Turning serious, Roberts emphasized that the President has broad authority to enact policies in response to a national security emergency.

Solicitor General, Noel Francisco, told the nine Supreme Court justices that the President's proclamation is constitutional.

But, in this case, Neal Katyal, a former Solicitor General who was arguing the case for Hawaii, had just pointed out that Congress hadn't even been given a chance to be dysfunctional. Hence the prevailing narrative that the government's side is likely to win. "That indicates there'll be a reassessment and the president has continuing discretion", Kennedy said.

Before, during and after the oral arguments, about 100 demonstrators gathered outside the Supreme Court on the rainy spring morning holding up signs saying: "Refugees Welcome" and "No Muslim Ban" The fairly small crowd should not belie the interest in this case, which received friend of the court briefs from Mormon history and legal scholars, a group of U.S art museums, and Khizr Khan, the Gold Star father who criticized Trump at the 2016 Democratic National Convention.

The order was made on national security grounds - purportedly to protect the country from terror attacks - and officials said the time limit would allow for a review and improvement of immigration vetting in those countries. Tens of thousands of legal visas were revoked.

"Until we are able to determine and understand this problem and the unsafe threat it poses, our country can not be the victims of horrendous attacks by people that believe only in jihad and have no sense of reason or respect for human life", Trump continued.

But there is, of course, a co-star here: the president.

She told him she doubted that the president has "the authority to do more than Congress has already decided is adequate" under immigration law.

He's not talking about people coming in or something like that, like your hypothetical. Congress makes immigration laws.

"You have to deal with the mosques, whether we like it or not".

You've got to show biometric ID under the statute. Its toughness, he argued, derived from how "extreme" it was, in part because "Israel happens to be one of the country's closest allies in the war against terrorism". This protection differentiates us from many countries around the world.

Kennedy challenged Katyal about whether the ban would be unending. Kennedy countered that it was eligible to be reviewed after 180 days.

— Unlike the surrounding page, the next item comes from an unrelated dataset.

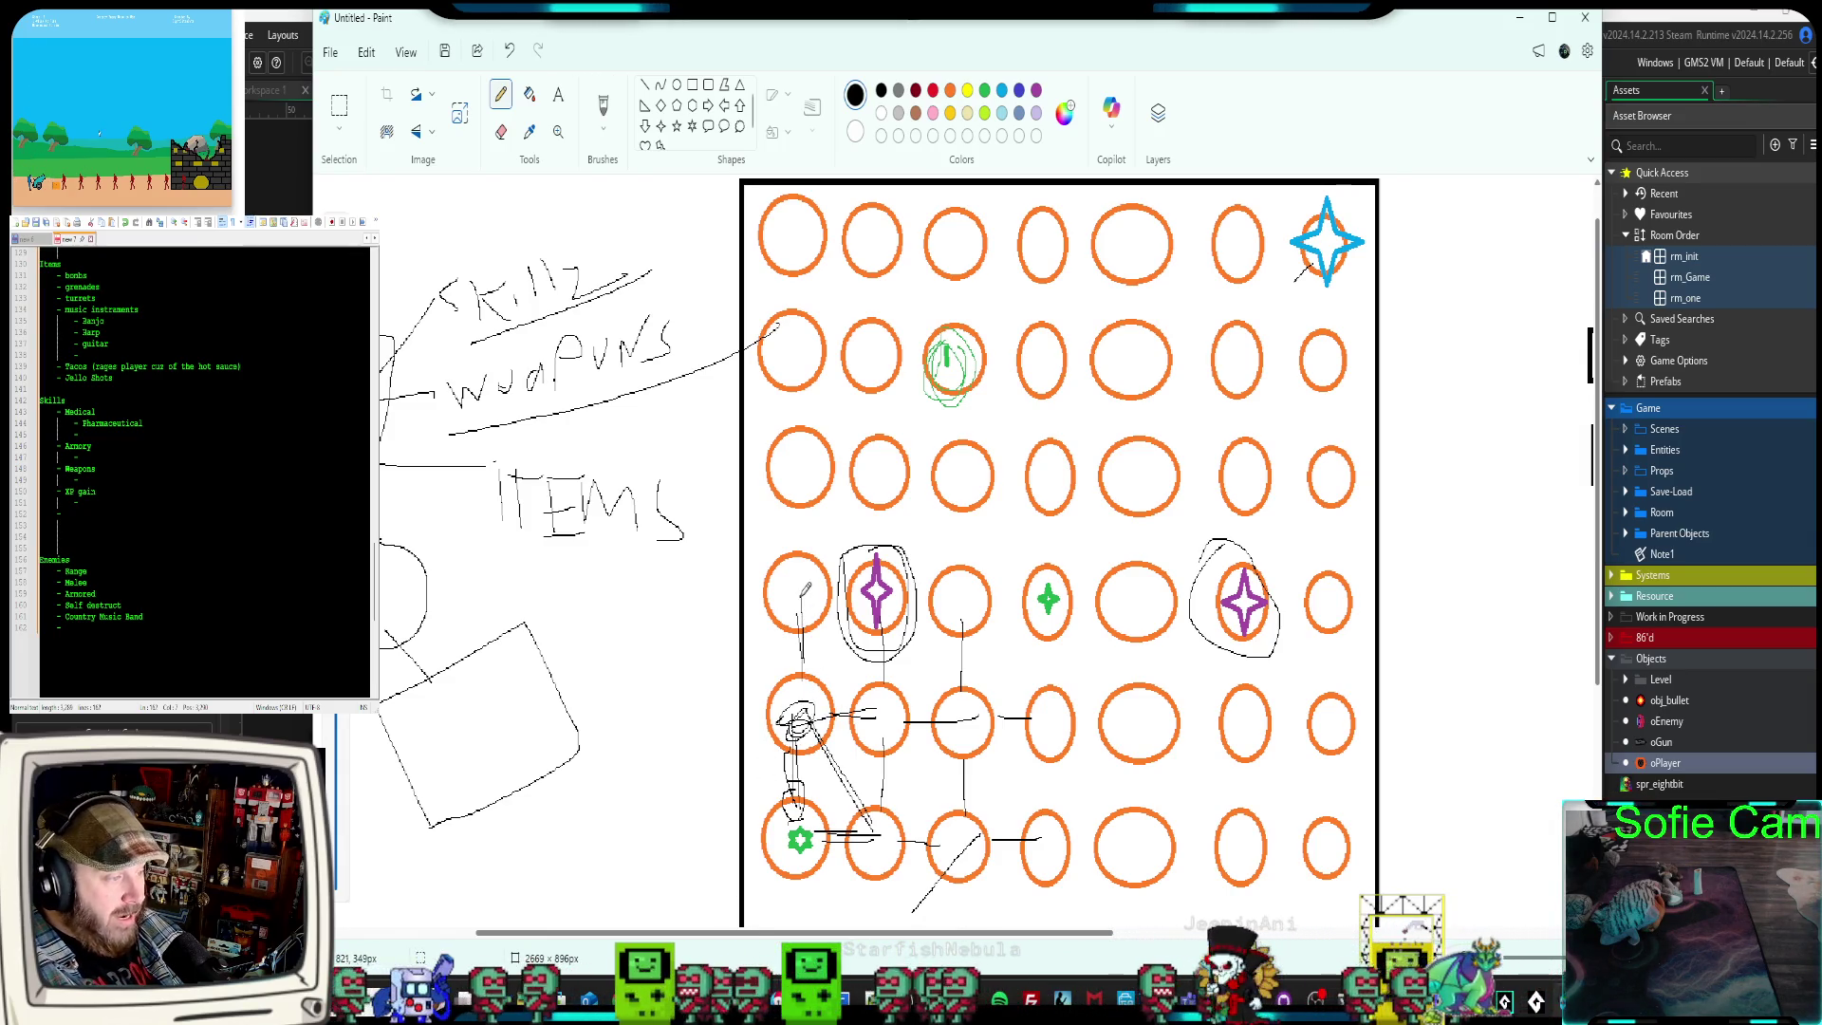
left_click_drag(816, 707, 868, 712)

This is that. And that's why this is unlike any other executive order.

Looking for news you can trust? Francisco seemed somewhat uncomfortable with the hypothetical but, in essence, said it might depend on whether the president had national security reasons for singling out a specific country. Which is true, but concedes Katyal's point that no other immigration executive order has done it that way. It has triggered protests, including one outside the court that saw activists carrying signs that read "Proud American Muslim" and "No Bigotry, No Hate".

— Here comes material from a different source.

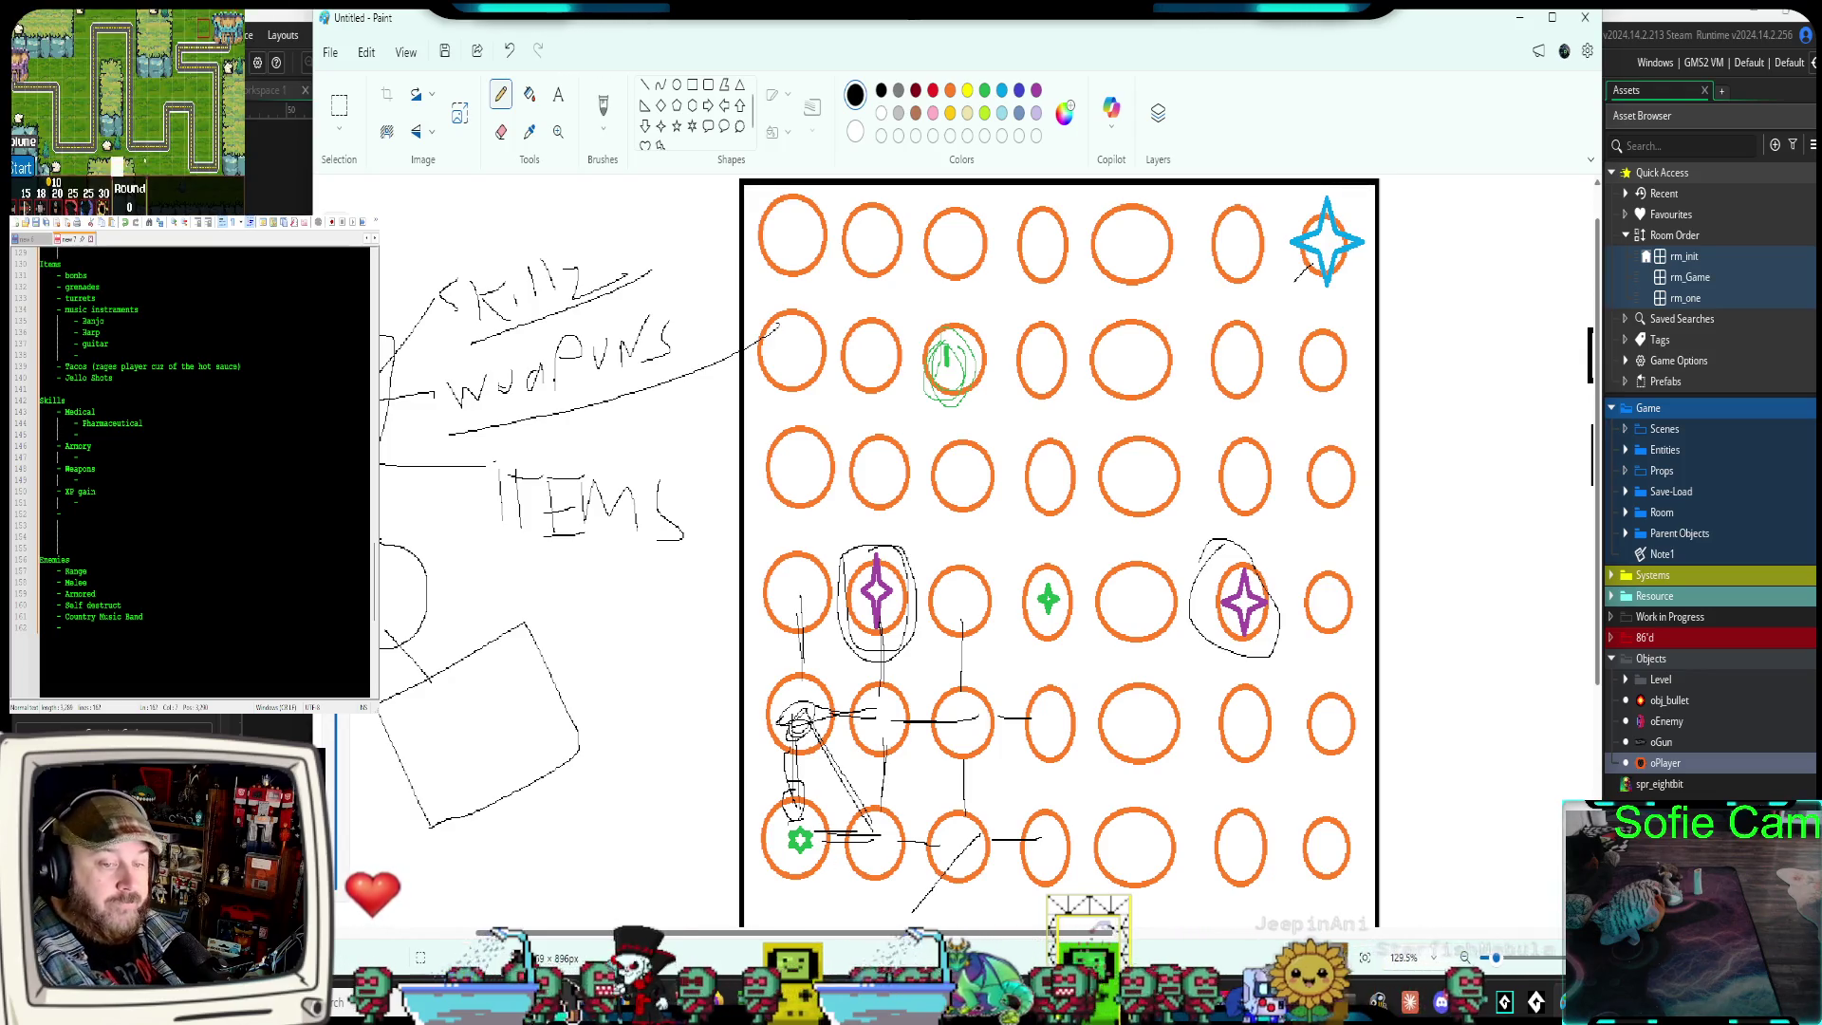
mouse_move(620, 1001)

Even Justice Kagan seemed troubled by aspects of Katyal's argument. A furious Trump bashed the courts and his own Justice Department, but was forced to recast the ban again. In the notorious Dred Scott case of 1857, judges found that blacks could not be considered United States citizens, whether they were free or slave.

First, Trump's lawyers question whether anyone can go to court to challenge an executive order barring entry of a noncitizen. Alito sounded that way. But Roberts and Kennedy sounded like men honestly trying to work it out. I'm basically hoping that Roberts and Kennedy will change their mind. And the Court never really reached that moment in today's questioning. It was created to shield us from the often-violent religious battles that others have endured.